Sory za nowy temat, ale news.neostrada juz wywalila mi moj poprzedni watek.
Wymieniony wodzik i walek zmiany biegow (ten, ktory obraca pamietnikiem). Roboty w sumie bedzie z 5 godzin, ale jakbym mial kogos do pomocy i maszyne polozona na boku to bym pewnie zmiescil sie w 2 godziny.

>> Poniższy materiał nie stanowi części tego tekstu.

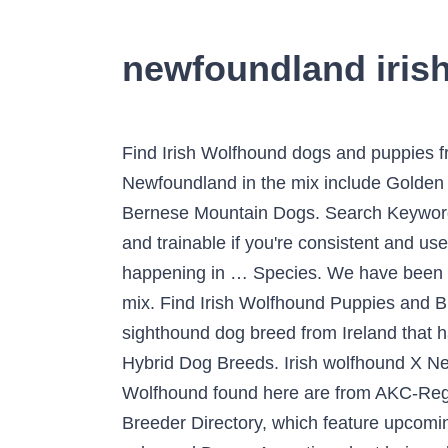
newfoundland iris
Find Irish Wolfhound dogs and puppies from Missouri breeders. The Irish Mastiff is not a purebred dog. Common pairings with the Newfoundland in the mix include Golden Retrievers, Labrador Retrievers, Rottweilers, Poodles, German Shepherds, Saint Bernards, and Bernese Mountain Dogs. Search Keywords. Compassion Farm. List of Irish Wolfhound mixed breed dogs. Irish Wolfhounds are intelligent and trainable if you're consistent and use positive reinforcement techniques such as food rewards and praise. Don't miss what's happening in … Species. We have been looking out for a wolfhound or a Newfoundland to adopt for years but aren’t familiar with it as a mix. Find Irish Wolfhound Puppies and Breeders in your area and helpful Irish Wolfhound information. The Irish Wolfhound is a historic sighthound dog breed from Ireland that has, by its presence and substantial size, inspired literature, poetry and mythology. Dog Breeds / Hybrid Dog Breeds. Irish wolfhound X Newfoundland tips. All paid in full, one deposit. Corgi Poodle Mix: Corgi and Poodle Breed. All Irish Wolfhound found here are from AKC-Registered parents. Also, be sure to check the Irish Wolfhound Dog Breeder listings in our Dog Breeder Directory, which feature upcoming dog litter announcements and current puppies for sale for that dog breeder. Irish wolfhound color and Doggo Argentino short hair and face. December 31, 2020. A daily one-hour walk/trot (on-leash) with twice weekly gallops inside a safe enclosed area … Dec 13, 2018 - Explore Dog Breeds 101's board "Wolfhound (Mix)" on Pinterest. The current median price of Newfoundlands in Tyler / East TX is $1,350.00. Huge DogsI Love DogsScottish Deerhound. It’s also free to list your available puppies and litters on our site. He needs regular exercise to stay fit, whether he seems to want it or not. ; Children - Both the Irish Wolfhound and Newfoundland are great with children. Description. I've had her since she was just over 4 months and she has come a LONG way since then. Feb 16, 2016 - Image result for images of great dane newfoundland mix dogs Irish Wolfhound x Doggo Argentino puppies. irish wolfhound poodle mix. Quick Summary Below are a few quick comparisons between the two breeds. Find Irish Wolfhound Dogs and Puppies for sale in the UK near me. Consider adoption if this is the breed for you. Irish Wolfhound Poodle Mix - Woodle History. ... An excellent example of a great hybrid breed is the Irish Wolfhound Poodle mix. Because there will be many articles related to 63+ Newfoundland Irish Wolfhound Newfoundland Biggest Dog Breeds update every day. Music and SFX: http://share.epidemicsound.com/ntptW (30day free trial)The Irish Wolfhound has a legacy as a dog of war and hunting dog. You should never buy a puppy based solely on price. All hybrid or designer dogs are tough to get a good read on as there isn’t much history to them. Newfoundland prices fluctuate based on many factors including where you live or how far you are willing to travel. She really is a gentle giant. Although mixed-breed dogs can sometimes be healthier than purebred dogs, it’s not a guarantee. Join millions of people using Ood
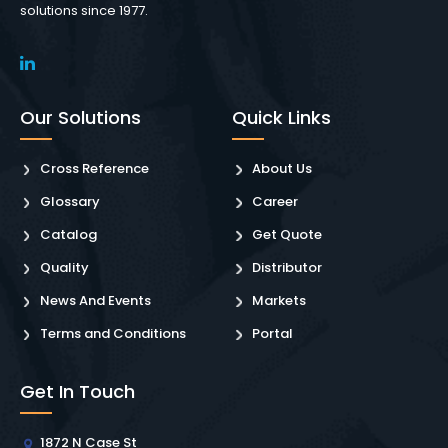
solutions since 1977.
Our Solutions
Quick Links
Cross Reference
About Us
Glossary
Career
Catalog
Get Quote
Quality
Distributor
News And Events
Markets
Terms and Conditions
Portal
Get In Touch
1872 N Case St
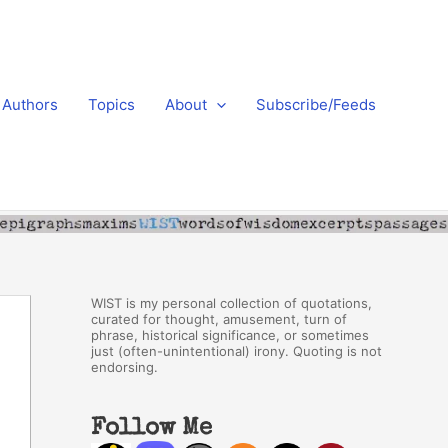
Authors
Topics
About
Subscribe/Feeds
WIST is my personal collection of quotations,
curated for thought, amusement, turn of
phrase, historical significance, or sometimes
just (often-unintentional) irony. Quoting is not
endorsing.
Follow Me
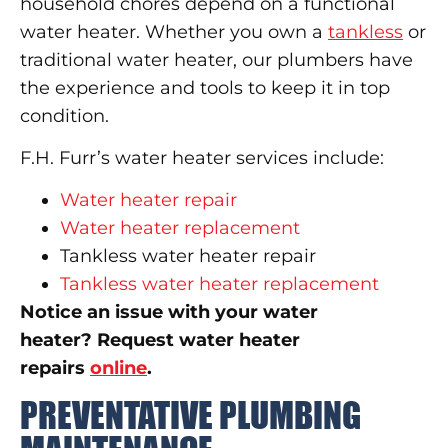
household chores depend on a functional
water heater. Whether you own a
tankless
or
traditional water heater, our plumbers have
the experience and tools to keep it in top
condition.
F.H. Furr’s water heater services include:
Water heater repair
Water heater replacement
Tankless water heater repair
Tankless water heater replacement
Notice an issue with your water
heater? Request water heater
repairs
online
.
PREVENTATIVE PLUMBING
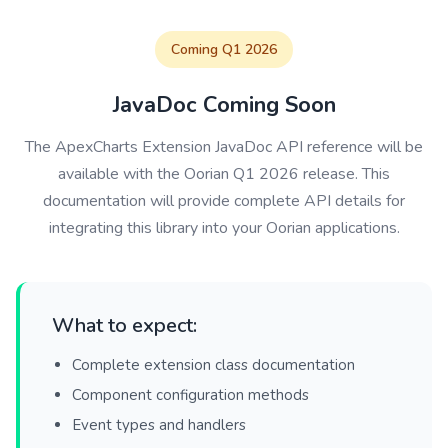
Coming Q1 2026
JavaDoc Coming Soon
The ApexCharts Extension JavaDoc API reference will be
available with the Oorian Q1 2026 release. This
documentation will provide complete API details for
integrating this library into your Oorian applications.
What to expect:
Complete extension class documentation
Component configuration methods
Event types and handlers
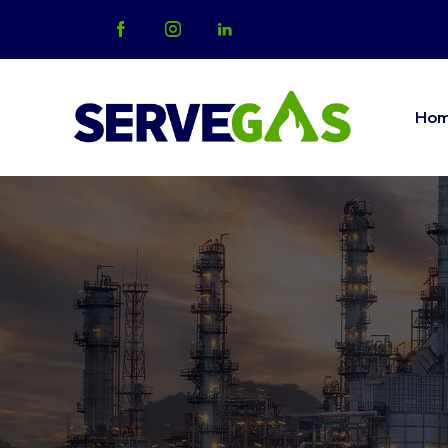
Ho
Home
Abo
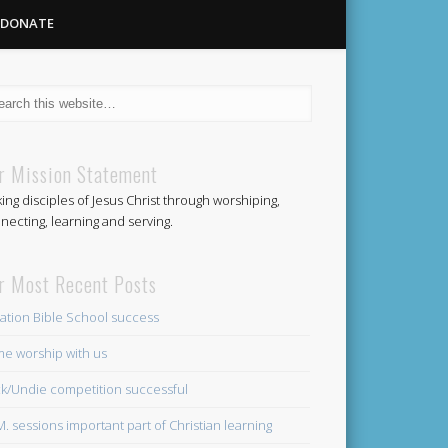
DONATE
Methodist
r Mission Statement
ing disciples of Jesus Christ through worshiping,
Church
necting, learning and serving.
r Most Recent Posts
ation Bible School success
e worship with us
k/Undie competition successful
.M. sessions important part of Christian learning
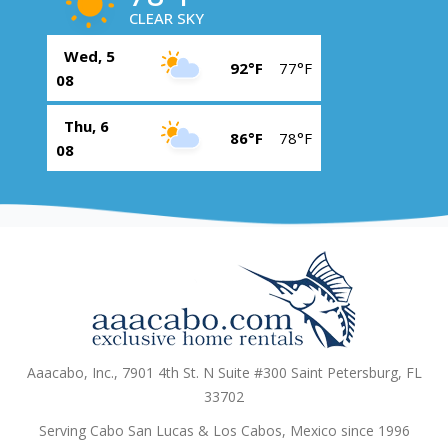
CLEAR SKY
Wed, 5
92°F
77°F
08
Thu, 6
86°F
78°F
08
Aaacabo, Inc., 7901 4th St. N Suite #300 Saint Petersburg, FL
33702
Serving Cabo San Lucas & Los Cabos, Mexico since 1996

Rezultat: "slynnego" fazerowskiego pierdolniecia przy zmianie z 1 na 2 po prostu nie ma. Jest klikniecie i to dosc ciche. Pierwszy bieg na postoju - tutaj jest wyrazne i glosne uderzenie i lekkie szarpniecie do przodu. Potem z 1 na 2 zmiana polega na cichym kliknieciu, potem praktycznie nic.
Kazdy fazer, na ktorym jechalem (jak szukalem maszyny, zeby kupic dla siebie) mial przypadlosc polegajaca na bardzo glosnej zmianie z 1 na 2. Ten ktorego kupilem wcale tej zmiany nie mial ani glosniejszej, ani wypadajacego biegu, ani nic.

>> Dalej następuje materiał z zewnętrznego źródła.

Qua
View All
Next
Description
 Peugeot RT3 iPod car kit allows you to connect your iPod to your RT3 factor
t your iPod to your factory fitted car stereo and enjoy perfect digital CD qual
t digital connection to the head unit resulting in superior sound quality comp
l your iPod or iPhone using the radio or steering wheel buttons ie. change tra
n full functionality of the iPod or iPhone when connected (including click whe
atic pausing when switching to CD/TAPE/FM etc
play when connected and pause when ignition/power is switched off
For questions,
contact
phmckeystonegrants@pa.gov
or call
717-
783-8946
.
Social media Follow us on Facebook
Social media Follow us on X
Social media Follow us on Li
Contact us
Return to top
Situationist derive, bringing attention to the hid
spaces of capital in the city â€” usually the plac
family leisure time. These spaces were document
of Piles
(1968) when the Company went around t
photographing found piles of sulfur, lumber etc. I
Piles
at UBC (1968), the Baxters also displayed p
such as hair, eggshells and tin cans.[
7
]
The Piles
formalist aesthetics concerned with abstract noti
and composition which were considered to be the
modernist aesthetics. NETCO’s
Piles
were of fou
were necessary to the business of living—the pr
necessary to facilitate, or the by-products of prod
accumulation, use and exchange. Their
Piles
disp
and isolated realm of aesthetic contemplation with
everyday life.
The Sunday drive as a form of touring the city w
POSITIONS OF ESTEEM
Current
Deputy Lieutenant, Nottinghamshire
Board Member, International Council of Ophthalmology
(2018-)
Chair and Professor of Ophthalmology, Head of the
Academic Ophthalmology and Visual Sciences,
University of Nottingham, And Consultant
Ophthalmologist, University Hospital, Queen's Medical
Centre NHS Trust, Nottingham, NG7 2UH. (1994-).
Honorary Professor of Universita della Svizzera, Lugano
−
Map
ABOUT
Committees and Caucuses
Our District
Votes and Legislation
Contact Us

Moja rada? Jesli jest konkretne pierdolniecie przy zmianie z 1 na 2 to wymienic/sprawdzic wodzik zanim bieg zazcznie wyskakiwac. Cala operacja to wyjecie sprzegla i odkrecenie misy olejowej. Wodzik to koszt ponizej 200zl, a uszczelki (org na sprzeglo i mise olejowa) to okolo 100zl. Wymiana trybow jest o tyle nieciekawa, ze trzeba zdjac cylindry (chowaja sie pod nimi 2 sruby).
--
pzdr:
Ivam
2 |
Data: Maj 01 2010 17:56:53 |
Temat: Re: Moja skrzynia biegow - po raz trzeci i ostatni (mam nadzieje). |
Autor: Michał V-R |
W dniu 2010-04-30 06:00, Ivam pisze:
Sory za nowy temat, ale news.neostrada juz wywalila mi moj poprzedni watek.

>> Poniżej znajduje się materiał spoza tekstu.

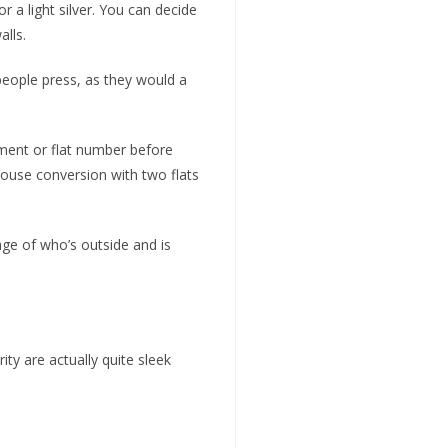
 a light silver. You can decide
alls.
people press, as they would a
tment or flat number before
 house conversion with two flats
ge of who’s outside and is
y are actually quite sleek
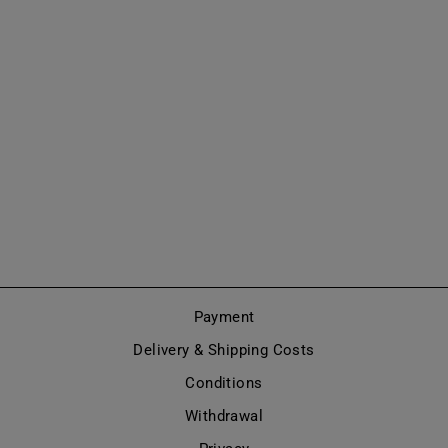
OVER-THE-KNEE
BOOTS MARY
JANE STYLE
(MODEL 418)
from €695,00
Payment
Delivery & Shipping Costs
Conditions
Withdrawal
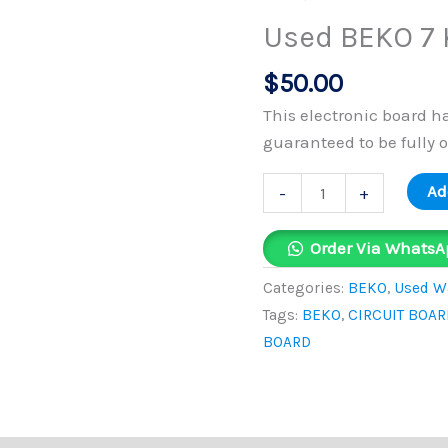
KG
Used BEKO 7 
Circuit
Board
$
50.00
quantity
This electronic board h
guaranteed to be fully 
Ad
-
+
Order Via WhatsA
Categories:
BEKO
,
Used Wa
Tags:
BEKO
,
CIRCUIT BOAR
BOARD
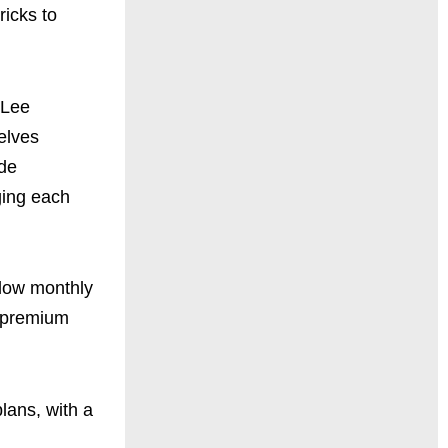
ricks to
 Lee
elves
ude
ging each
 low monthly
0 premium
lans, with a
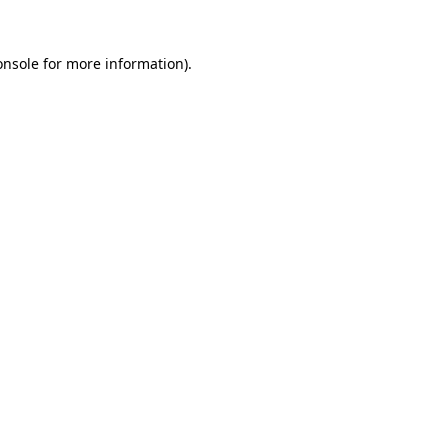
onsole
for more information).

Wymieniony wodzik i walek zmiany biegow (ten, ktory obraca
pamietnikiem). Roboty w sumie bedzie z 5 godzin, ale jakbym mial kogos
do pomocy i maszyne polozona na boku to bym pewnie zmiescil sie w 2
godziny.
Rezultat: "slynnego" fazerowskiego pierdolniecia przy zmianie z 1 na 2
po prostu nie ma. Jest klikniecie i to dosc ciche. Pierwszy bieg na
postoju - tutaj jest wyrazne i glosne uderzenie i lekkie szarpniecie do
przodu. Potem z 1 na 2 zmiana polega na cichym kliknieciu, potem
praktycznie nic.
To pogratulowac, ze wszystko sie dobrze skonczylo i niewielkim nakladem finansowym.